- [What the task asks]
Only those lines in the data below from the line containing "X554800D03*" through the line containing "X289500Y1741300D03*", both included, should be restated word for word.

Electronic design automation data
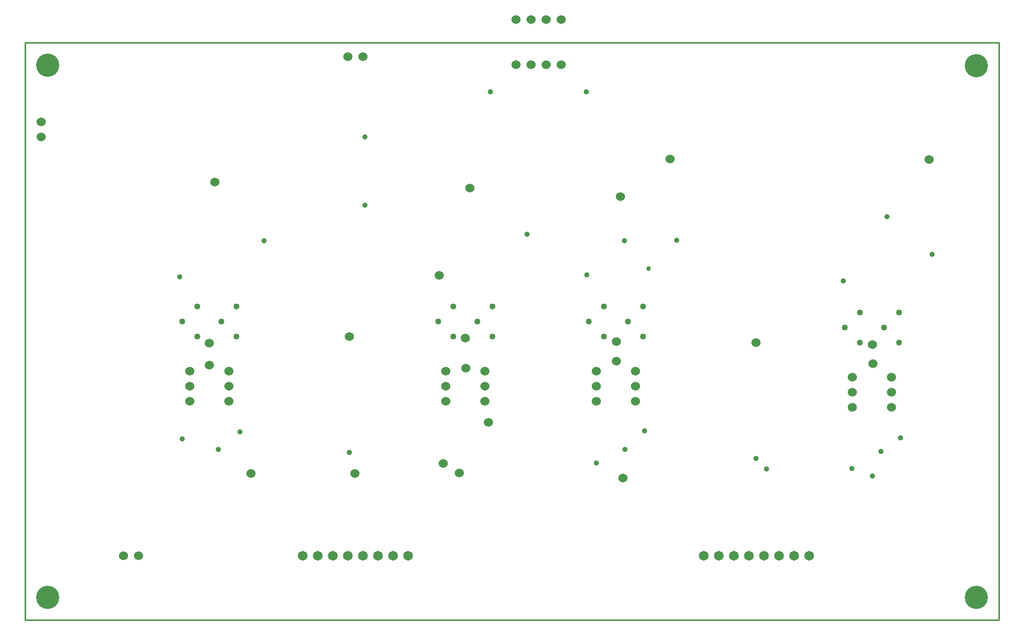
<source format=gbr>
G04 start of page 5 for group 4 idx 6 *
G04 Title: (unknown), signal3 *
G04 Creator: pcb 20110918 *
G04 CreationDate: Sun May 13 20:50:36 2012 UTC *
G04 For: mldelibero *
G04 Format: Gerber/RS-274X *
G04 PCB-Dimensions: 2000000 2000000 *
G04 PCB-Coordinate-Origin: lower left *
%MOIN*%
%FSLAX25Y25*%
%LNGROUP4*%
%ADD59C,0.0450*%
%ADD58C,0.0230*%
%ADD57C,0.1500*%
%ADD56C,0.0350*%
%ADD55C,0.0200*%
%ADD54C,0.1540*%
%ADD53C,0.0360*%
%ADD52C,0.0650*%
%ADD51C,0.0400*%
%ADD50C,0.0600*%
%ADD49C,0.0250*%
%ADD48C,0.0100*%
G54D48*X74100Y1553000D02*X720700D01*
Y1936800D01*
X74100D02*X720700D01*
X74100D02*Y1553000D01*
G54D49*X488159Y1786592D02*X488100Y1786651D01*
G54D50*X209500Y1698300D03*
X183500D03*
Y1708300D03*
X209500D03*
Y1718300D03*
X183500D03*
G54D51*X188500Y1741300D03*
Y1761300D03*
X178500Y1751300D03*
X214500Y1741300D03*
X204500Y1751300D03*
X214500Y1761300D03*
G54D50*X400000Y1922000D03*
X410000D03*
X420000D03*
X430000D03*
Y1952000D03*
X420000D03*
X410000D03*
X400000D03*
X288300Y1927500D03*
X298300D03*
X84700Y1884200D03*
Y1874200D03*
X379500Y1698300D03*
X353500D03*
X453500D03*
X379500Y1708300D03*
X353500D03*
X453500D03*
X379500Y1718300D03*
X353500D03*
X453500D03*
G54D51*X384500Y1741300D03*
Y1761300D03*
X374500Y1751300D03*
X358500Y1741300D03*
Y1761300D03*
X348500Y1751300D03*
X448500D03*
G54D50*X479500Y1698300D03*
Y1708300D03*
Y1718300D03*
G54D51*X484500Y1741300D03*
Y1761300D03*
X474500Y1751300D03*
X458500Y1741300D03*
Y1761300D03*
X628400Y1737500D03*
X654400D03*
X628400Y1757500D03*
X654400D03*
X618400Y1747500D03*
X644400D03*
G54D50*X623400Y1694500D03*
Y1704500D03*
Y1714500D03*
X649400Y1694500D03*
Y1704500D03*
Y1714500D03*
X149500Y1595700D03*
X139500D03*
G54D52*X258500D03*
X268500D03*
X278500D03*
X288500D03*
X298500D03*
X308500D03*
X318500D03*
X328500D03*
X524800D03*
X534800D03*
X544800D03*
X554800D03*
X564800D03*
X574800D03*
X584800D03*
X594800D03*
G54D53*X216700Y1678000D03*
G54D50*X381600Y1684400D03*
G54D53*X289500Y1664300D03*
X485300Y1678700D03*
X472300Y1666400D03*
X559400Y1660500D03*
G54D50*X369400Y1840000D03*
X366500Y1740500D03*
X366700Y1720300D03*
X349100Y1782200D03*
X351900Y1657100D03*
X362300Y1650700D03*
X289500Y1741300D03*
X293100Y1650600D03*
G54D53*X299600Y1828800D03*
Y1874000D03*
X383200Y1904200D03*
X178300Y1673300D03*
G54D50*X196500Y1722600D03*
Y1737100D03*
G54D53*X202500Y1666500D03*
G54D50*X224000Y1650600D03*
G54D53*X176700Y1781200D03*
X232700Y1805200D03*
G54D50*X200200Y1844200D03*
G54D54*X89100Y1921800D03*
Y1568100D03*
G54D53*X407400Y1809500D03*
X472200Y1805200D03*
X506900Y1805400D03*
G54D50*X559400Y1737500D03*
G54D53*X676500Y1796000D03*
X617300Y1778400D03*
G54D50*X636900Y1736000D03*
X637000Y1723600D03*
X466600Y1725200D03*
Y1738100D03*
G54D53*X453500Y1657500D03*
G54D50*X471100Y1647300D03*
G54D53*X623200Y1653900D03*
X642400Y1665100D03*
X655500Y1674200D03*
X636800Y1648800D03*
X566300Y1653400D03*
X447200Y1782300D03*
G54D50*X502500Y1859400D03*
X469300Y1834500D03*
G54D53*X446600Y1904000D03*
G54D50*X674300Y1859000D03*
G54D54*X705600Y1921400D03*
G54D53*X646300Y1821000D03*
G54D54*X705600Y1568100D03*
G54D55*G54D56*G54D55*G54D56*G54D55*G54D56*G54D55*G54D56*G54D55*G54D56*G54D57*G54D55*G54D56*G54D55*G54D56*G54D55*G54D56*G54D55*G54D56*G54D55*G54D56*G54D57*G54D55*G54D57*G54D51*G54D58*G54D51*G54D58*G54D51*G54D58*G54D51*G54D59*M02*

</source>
--
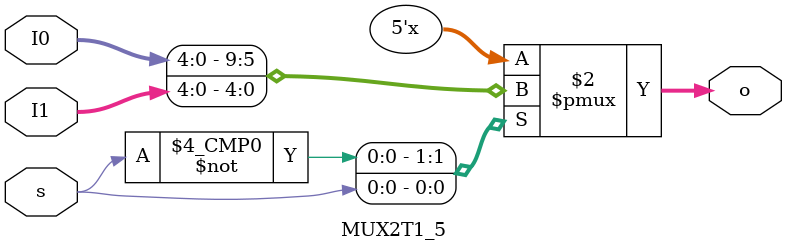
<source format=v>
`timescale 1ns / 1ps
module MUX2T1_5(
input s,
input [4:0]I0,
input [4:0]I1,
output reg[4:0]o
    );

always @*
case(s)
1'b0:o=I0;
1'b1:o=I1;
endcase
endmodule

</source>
--
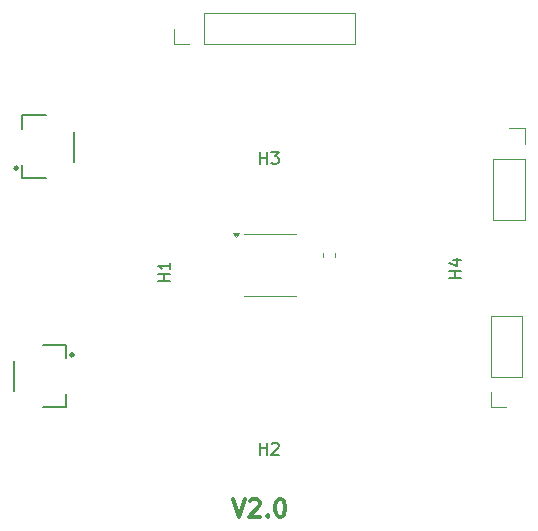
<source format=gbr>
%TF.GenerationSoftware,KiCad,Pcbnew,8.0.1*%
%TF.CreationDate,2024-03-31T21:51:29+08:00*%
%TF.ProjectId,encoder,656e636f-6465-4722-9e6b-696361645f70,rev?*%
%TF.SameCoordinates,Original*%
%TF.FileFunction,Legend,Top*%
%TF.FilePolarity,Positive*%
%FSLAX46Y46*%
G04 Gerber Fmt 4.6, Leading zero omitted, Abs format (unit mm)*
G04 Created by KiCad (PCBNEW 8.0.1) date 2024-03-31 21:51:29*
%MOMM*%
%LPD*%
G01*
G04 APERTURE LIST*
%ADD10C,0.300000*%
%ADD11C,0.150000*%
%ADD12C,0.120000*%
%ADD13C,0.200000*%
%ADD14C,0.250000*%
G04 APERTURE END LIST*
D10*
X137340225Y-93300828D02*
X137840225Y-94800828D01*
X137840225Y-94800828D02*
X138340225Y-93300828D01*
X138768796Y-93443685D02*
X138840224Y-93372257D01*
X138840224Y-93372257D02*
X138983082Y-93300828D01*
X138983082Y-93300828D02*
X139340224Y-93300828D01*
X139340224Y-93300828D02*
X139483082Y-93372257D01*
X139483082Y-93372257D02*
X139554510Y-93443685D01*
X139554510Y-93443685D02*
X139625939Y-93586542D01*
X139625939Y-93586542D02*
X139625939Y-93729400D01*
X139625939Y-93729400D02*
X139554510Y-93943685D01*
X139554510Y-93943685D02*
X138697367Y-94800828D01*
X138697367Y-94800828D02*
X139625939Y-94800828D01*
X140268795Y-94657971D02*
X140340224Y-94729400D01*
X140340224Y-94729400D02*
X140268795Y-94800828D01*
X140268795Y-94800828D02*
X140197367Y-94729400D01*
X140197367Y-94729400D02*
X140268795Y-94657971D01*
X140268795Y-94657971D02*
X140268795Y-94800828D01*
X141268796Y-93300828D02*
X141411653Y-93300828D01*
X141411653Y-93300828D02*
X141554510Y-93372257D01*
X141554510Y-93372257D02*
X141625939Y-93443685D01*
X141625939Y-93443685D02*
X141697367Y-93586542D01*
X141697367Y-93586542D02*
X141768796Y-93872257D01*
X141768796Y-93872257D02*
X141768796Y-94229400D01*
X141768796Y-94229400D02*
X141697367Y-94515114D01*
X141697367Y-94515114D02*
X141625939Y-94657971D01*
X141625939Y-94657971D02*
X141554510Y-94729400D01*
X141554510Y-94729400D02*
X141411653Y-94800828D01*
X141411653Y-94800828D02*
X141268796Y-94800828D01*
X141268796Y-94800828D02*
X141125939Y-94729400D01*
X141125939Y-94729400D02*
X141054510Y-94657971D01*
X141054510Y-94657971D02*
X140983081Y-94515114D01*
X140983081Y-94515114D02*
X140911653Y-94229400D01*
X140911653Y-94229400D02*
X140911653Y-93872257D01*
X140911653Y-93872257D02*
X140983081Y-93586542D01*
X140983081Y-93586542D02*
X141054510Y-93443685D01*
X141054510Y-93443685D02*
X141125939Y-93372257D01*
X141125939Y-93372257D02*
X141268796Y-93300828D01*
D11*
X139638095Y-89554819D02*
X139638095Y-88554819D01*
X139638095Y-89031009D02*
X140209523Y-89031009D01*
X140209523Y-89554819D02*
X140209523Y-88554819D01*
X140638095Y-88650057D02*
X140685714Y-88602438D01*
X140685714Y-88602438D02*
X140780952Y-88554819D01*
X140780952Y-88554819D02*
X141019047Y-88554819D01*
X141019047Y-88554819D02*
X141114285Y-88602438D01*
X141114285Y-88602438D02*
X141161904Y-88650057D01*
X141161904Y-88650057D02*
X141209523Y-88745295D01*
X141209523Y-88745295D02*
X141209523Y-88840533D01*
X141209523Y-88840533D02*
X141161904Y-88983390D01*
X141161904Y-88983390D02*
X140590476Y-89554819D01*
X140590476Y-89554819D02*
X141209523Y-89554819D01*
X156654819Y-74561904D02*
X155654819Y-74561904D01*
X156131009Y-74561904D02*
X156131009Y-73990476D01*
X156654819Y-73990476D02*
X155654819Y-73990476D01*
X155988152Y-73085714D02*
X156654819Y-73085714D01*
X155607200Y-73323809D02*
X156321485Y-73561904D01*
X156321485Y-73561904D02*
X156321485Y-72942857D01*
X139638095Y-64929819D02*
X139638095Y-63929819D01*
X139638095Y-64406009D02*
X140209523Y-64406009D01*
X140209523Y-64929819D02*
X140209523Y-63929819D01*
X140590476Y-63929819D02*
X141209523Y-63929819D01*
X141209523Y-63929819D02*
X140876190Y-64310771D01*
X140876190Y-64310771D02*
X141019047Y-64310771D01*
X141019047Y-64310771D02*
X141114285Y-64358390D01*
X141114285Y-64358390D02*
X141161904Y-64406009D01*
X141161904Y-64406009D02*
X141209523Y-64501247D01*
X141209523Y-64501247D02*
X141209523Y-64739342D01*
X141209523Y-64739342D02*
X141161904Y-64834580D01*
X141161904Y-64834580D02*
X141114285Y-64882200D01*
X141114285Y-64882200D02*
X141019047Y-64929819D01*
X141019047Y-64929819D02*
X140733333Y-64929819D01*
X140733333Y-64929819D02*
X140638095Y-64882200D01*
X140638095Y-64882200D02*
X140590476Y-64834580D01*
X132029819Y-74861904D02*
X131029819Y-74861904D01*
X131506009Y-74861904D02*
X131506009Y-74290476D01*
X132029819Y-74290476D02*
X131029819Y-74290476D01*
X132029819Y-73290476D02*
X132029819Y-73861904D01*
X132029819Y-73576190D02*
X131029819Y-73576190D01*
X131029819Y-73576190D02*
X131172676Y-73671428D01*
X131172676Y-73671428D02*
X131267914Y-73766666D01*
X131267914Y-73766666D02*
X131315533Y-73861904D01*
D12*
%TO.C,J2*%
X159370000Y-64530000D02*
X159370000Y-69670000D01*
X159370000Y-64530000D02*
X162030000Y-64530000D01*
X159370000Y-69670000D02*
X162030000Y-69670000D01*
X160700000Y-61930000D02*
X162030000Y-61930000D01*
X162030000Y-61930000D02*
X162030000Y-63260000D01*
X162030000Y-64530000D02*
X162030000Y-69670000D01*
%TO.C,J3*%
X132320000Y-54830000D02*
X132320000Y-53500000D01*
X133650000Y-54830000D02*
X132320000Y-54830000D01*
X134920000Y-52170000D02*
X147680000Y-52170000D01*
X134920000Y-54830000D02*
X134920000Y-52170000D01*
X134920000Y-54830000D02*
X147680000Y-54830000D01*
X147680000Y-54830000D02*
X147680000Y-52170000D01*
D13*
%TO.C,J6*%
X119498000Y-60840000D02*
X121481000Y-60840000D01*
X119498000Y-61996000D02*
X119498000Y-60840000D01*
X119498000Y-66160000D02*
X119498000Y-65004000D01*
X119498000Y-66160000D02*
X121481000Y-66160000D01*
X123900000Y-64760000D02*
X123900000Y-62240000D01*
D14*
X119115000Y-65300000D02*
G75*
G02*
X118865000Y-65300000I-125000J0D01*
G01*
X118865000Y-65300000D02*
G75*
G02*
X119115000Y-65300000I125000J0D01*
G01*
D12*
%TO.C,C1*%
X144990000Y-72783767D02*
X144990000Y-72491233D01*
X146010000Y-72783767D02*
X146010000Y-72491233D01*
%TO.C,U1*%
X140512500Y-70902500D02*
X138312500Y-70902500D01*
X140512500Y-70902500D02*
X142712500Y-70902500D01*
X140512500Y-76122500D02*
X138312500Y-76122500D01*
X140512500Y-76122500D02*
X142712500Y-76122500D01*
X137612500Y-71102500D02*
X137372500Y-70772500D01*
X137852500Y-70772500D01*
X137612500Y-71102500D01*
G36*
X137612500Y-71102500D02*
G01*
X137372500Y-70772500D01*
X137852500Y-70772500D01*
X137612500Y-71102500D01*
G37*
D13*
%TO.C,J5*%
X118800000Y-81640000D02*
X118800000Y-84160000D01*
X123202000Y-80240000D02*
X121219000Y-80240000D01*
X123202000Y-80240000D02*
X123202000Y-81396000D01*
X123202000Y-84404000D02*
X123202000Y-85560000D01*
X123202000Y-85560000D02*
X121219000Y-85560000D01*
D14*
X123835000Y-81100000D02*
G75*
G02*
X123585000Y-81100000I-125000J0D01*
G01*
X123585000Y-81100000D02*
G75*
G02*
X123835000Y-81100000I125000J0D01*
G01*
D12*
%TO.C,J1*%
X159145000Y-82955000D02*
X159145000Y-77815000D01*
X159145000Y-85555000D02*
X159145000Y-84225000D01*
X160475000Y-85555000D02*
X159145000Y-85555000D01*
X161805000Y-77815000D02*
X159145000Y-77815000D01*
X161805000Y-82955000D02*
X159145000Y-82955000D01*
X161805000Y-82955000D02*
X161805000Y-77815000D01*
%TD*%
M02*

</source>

- [Written reply]
X554800D03*
X564800D03*
X574800D03*
X584800D03*
X594800D03*
G54D53*X216700Y1678000D03*
G54D50*X381600Y1684400D03*
G54D53*X289500Y1664300D03*
X485300Y1678700D03*
X472300Y1666400D03*
X559400Y1660500D03*
G54D50*X369400Y1840000D03*
X366500Y1740500D03*
X366700Y1720300D03*
X349100Y1782200D03*
X351900Y1657100D03*
X362300Y1650700D03*
X289500Y1741300D03*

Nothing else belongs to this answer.